╭─ Source passage
As an ObjC programmer, I despised the introduction of Optionals in Swift.

However, I jumped on the Swift bandwagon on Day 1.

So I understood the basic concepts:

  1. If a value may at some point not have a value, declare it as optional.
  2. If a value has been declared optional, you must test its contents.
    1. You can test with if == nil
    2. You can if let test
    3. Or you can force unwrap

I also read about implicitly unwrapped optionals but I confused them with force-unwrapping.  It also threw me off about when and what to use them for.

Recently I’ve been working on an app that involves a dance between a data holder (AppDelegate), a view (GraphView) and a view controller (GraphViewController).  Plus there is a data setter (Swimming) which kinda complicates things.  These view controllers reside in tabs in the app.  And the functionality works kinda like this:

Swift : Implicitly Unwrapped Optionals iOS8
Swift : Implicitly Unwrapped Optionals iOS8

At the start of the app, the AppDelegate creates an array of data to be plotted (graphArray).  This is needed such that if the user then automatically jumps to the GraphViewController, that array will have a value.

NOTE:True, this could also happen in the GraphViewController’s initWithCoder.  But since Im using the AppDelegate as the data holder, I decided to declare and assign it here.
╰─
Task A =>
According to the post on Swift optionals, why does the AppDelegate create graphArray at the start of the app, and why is it declared there and not in the GraphViewController's initWithCoder? Answer in one to three sentences.
Task B =>
Continue the post on Swift implicitly unwrapped optionals, starting after its final sentence.
The listing that comes next is from a separate source and is unrelated to the post on Swift optionals.
╭─ Collected data
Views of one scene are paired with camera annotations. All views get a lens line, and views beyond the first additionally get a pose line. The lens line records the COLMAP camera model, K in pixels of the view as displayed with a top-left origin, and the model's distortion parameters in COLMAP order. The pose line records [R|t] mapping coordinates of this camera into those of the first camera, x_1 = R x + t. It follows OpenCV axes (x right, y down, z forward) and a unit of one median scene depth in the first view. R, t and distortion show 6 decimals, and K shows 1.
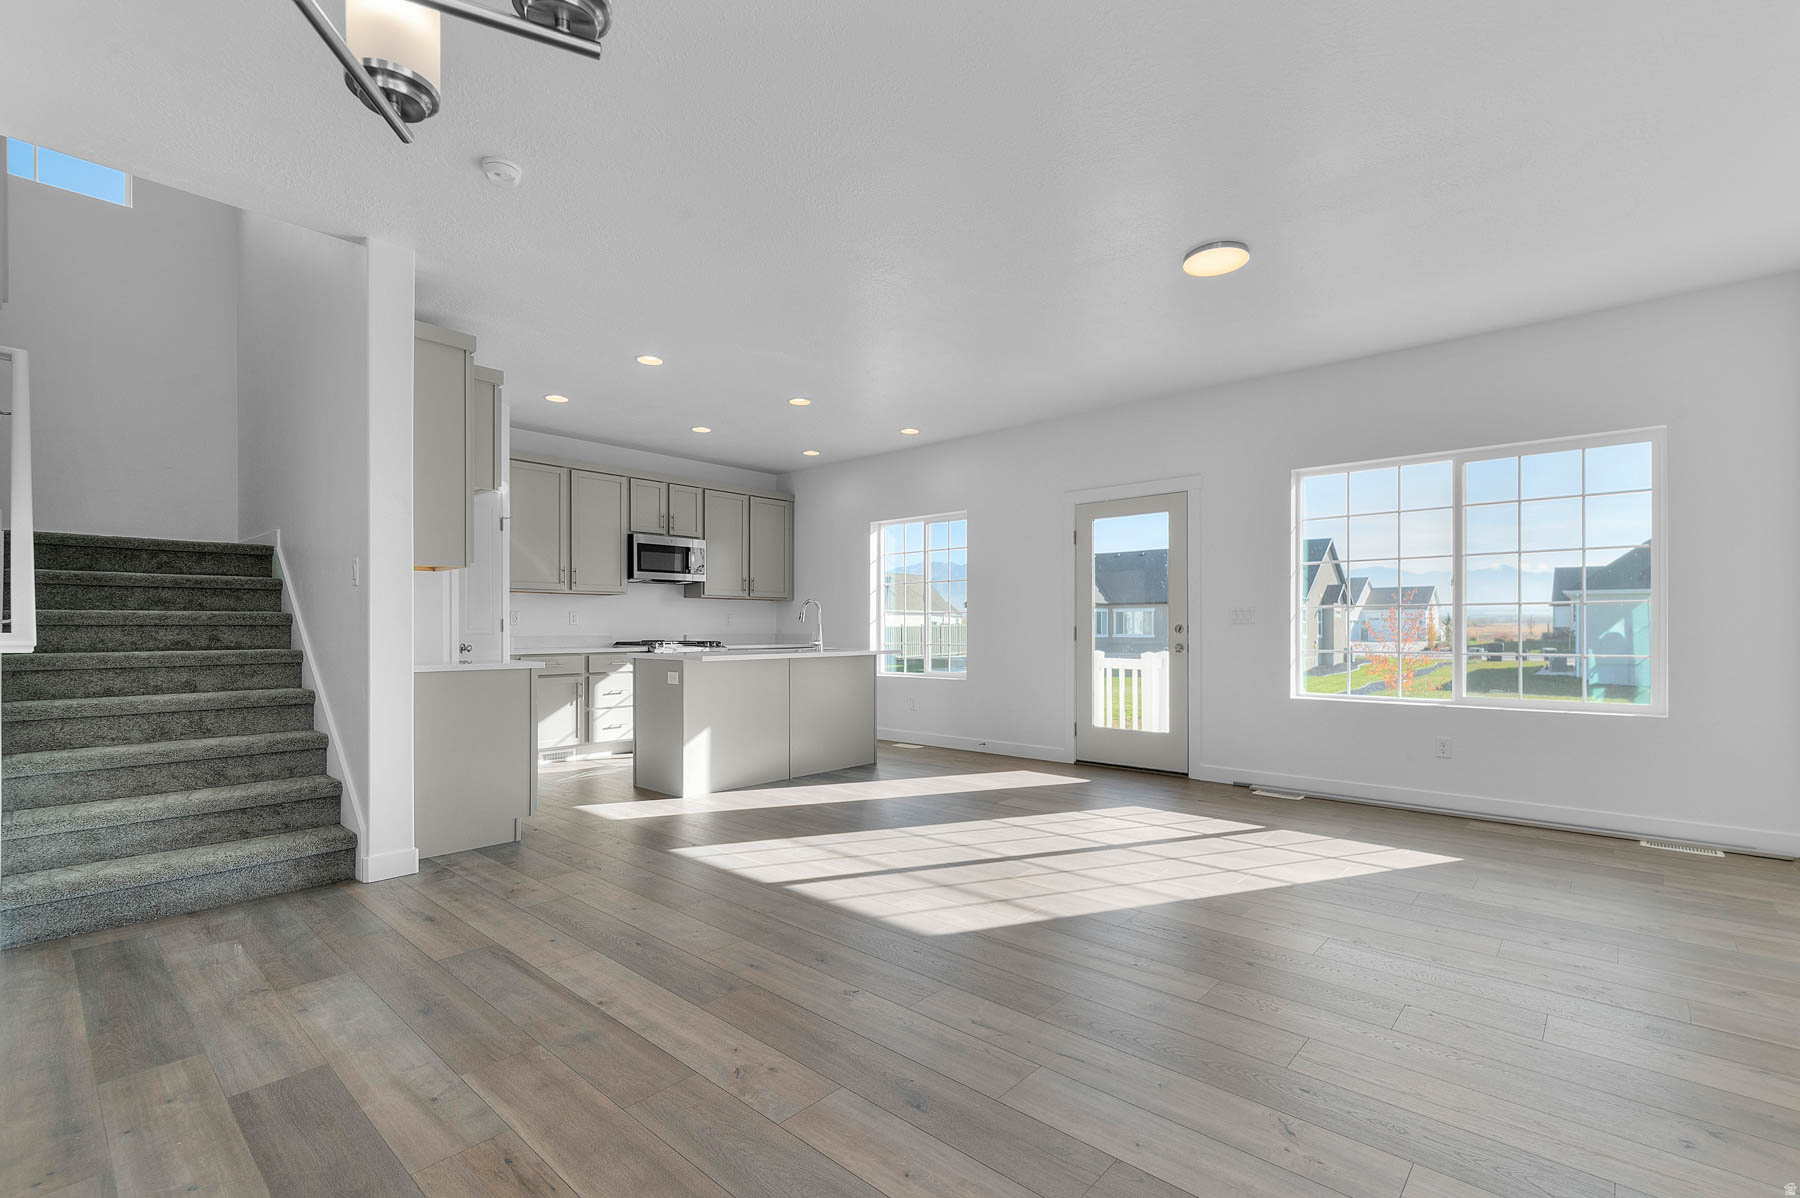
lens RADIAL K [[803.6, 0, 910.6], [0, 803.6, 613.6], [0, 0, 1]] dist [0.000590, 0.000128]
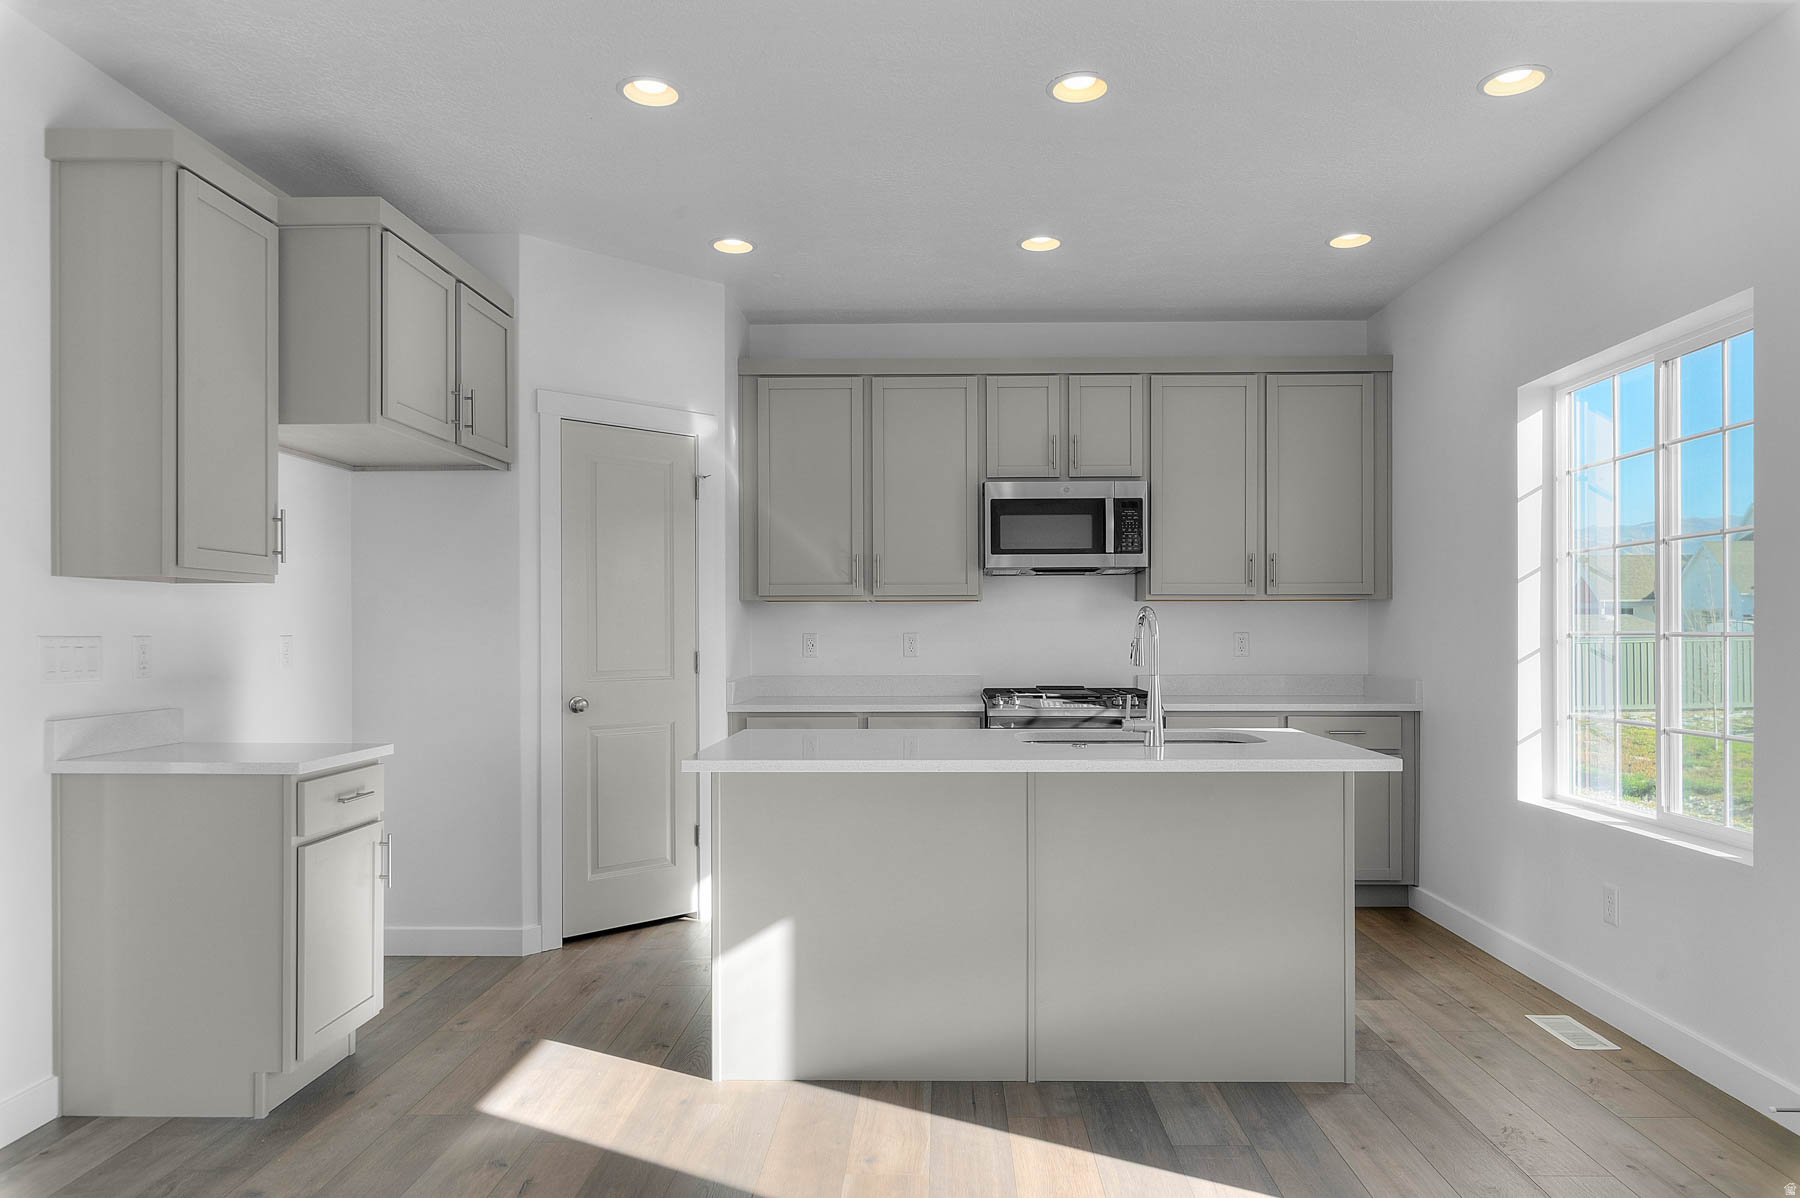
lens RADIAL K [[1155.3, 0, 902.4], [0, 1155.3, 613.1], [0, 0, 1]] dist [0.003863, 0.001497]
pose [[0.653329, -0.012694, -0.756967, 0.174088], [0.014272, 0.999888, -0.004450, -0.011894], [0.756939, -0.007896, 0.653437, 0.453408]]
╰─
Result A =>
The AppDelegate creates graphArray at launch so that the array already has a value if the user jumps straight to the GraphViewController. It is declared and assigned in the AppDelegate, not in initWithCoder, because the AppDelegate serves as the app's data holder.

Result B =>
The user then has the option to go to the SwimmingVC tab or the GraphVC tab.

  • If the user goes straight to the GraphVC tab, it would require a set of values to plot in the graph.  This placeholder data was set in the AppDelegate.
  • If the user goes to the SwimmingVC tab, the real data is fetched from the database and used to set the AppDelegate’s graphArray property.  Essentially this overrides the placeholder data set at the start.

So no matter if the user went straight to the GraphVC or if he stopped by the SwimmingVC to fetch actual data, the GraphView would have a value.

The issue was that I had to define a property in the GraphView class to hold the data.  Again, not strictly following MVC because the View is using a local copy of the data, but that’s what was going on.

So I had to set the GraphView’s graphPoints property to: var graphPoints!

This means that this variable WILL have a value and can be implicitly unwrapped for the remainder of the class code (GraphView), instead of me having to go thru all the code and if/let test each use of self.graphPoints.